━━━ Texte de lecture ━━━

TARRADE Robert, Camille

Par Dominique Tantin, Michel Thébault

Né le 23 octobre 1918 à Sompt (Deux-Sèvres), mort en action le 28 août 1944 à Civray (Vienne) ; cheminot ; résistant AS (maquis D/2 Bayard).

Robert Tarrade était le fils d’Albert Tarrade (né en 1891 à Sompt), cultivateur et de Thérèse, Albertine Normand (née en 1896 à Tillou, Deux-Sèvres), tous deux domiciliés au Jeune Lié, commune de Sompt. Son père mobilisé en 1914, combattit jusqu’en février 1916 avant d’être réformé. Il se maria à Tillou le 28 janvier 1918 et Robert né en octobre fut leur fils aîné. Au recensement de 1939, Robert Tarrade vivait avec ses parents au Jeune Lié où son père était cultivateur. Lui-même exerçait le métier de maréchal-ferrant. Durant l’Occupation, Robert Tarrade fut domicilié à Paris, 5 rue Georges-Lardennois, dans le XIXe arr. Il travailla à la SNCF comme frappeur à l’entretien de Vaires (Seine-et-Marne). Le 18 décembre 1942, il fut requis pour le STO à Berlin. il se réfugia à Saint-Macoux (Vienne), commune limitrophe des Deux-Sèvres et s’engagea dans la Résistance. Il rejoignit dans le sud de la Vienne le maquis D/2 Bayard de l’AS. A la fin du mois d’août 1944, les unités allemandes de la colonne Elster parties du sud-ouest firent retraite à travers le seuil du Poitou. Les 26 et 28 août 1944, les maquis tentèrent d’intercepter les unités allemandes dont les trains avaient été bloqués en gare de Saint-Saviol (Vienne) suite au sabotage de la ligne de chemin de fer et qui tentaient de remonter par la route vers Poitiers. Le 28 août 1944, un convoi allemand de plus de 600 hommes en provenance de Ruffec se dirigea vers Civray et fut attaqué par plusieurs maquis locaux, en particulier par les maquis D2-Bayard et Jalladeau au carrefour de Comboseize sur la commune de Saint-Pierre-d’Exideuil (Vienne). Débordés par la puissance de feu allemande, les maquisards, malgré les renforts d’autres maquis locaux, durent se replier. Selon son acte de décès, Robert Tarrade fut tué au combat route de Ruffec, à 17 heures. La colonne allemande entra alors dans Civray y perpétrant des exactions contre les civils, tirant dans toutes les directions en pénétrant dans la ville
Il obtint la mention Mort pour la France. Son nom est inscrit sur le monument aux Morts de Sompt, sur la stèle commémorative des combats à Civray et enfin sur une stèle SNCF à la gare de Vaires.

━━━

Exercices à traiter:
a) D'après la notice sur Robert Tarrade, quel métier exerçait-il au recensement de 1939 ?
b) Modifiez le passage de la notice sur Robert Tarrade allant de "TARRADE Robert, Camille" jusqu'à "(maquis D/2 Bayard)." en remplaçant "cheminot" par "employé du rail".
Appuyez-vous uniquement sur la notice pour répondre.

━━━ Section des données ━━━

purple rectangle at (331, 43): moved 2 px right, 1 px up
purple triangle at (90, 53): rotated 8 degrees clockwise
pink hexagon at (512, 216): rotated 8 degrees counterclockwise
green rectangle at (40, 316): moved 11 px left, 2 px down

━━━

Réponses successives:
a) Il exerçait le métier de maréchal-ferrant.

b)
TARRADE Robert, Camille

Par Dominique Tantin, Michel Thébault

Né le 23 octobre 1918 à Sompt (Deux-Sèvres), mort en action le 28 août 1944 à Civray (Vienne) ; employé du rail ; résistant AS (maquis D/2 Bayard).